People often add tools, layers, and patterns thinking it makes their system better. It doesn’t.
✅ The best architects start with a clear understanding of the problem.
✅ They design with simplicity and maintainability in mind.
✅ They add complexity only when it provides VALUE
The worst mistake you can make in digital transformation is ignoring your current operating model.
Here’s why it’s holding you back:
You’re redesigning systems for an organization that doesn’t exist.
Instead,
->understand your starting point and evolve from there.

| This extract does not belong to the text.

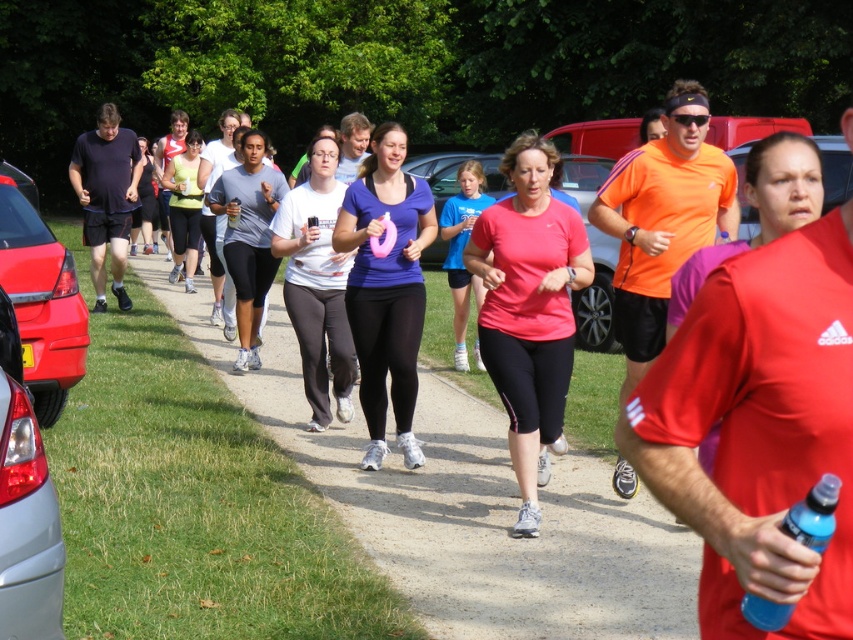
You are a photographer at the running event and want to take a photo of both the pink fabric shirt at center and the pink matte tank top at center. Which one should you focus on first if you want to capture them in order from left to right?

The pink matte tank top at center should be focused on first because it is positioned to the left of the pink fabric shirt at center.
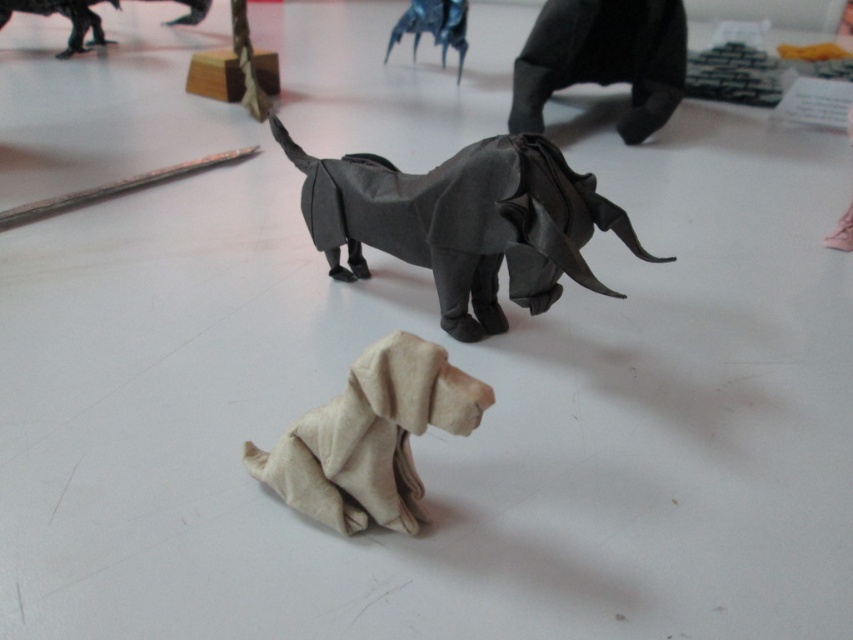
Question: Is beige paper dog at lower center thinner than shiny metallic robot at upper left?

Not every new tech is worth adopting.
❌ More complexity.
❌ Higher costs.
❌ Short-lived hype.
Before you adopt a trend, ask: Does it solve a real problem?
If not, walk away.
Be careful about overlooking the need for a capability map when defining your EA operating model.
Without it, you can’t align architecture to what the business actually does.
Instead,
-> build a capability model first—then standardize and integrate where it matters most.
The worst mistake you can make in enterprise data strategy is lacking a clear roadmap.
Here's why it's holding you back: Without direction, efforts become fragmented, reducing effectiveness.
Instead,
-> develop a comprehensive data strategy aligned with business objectives.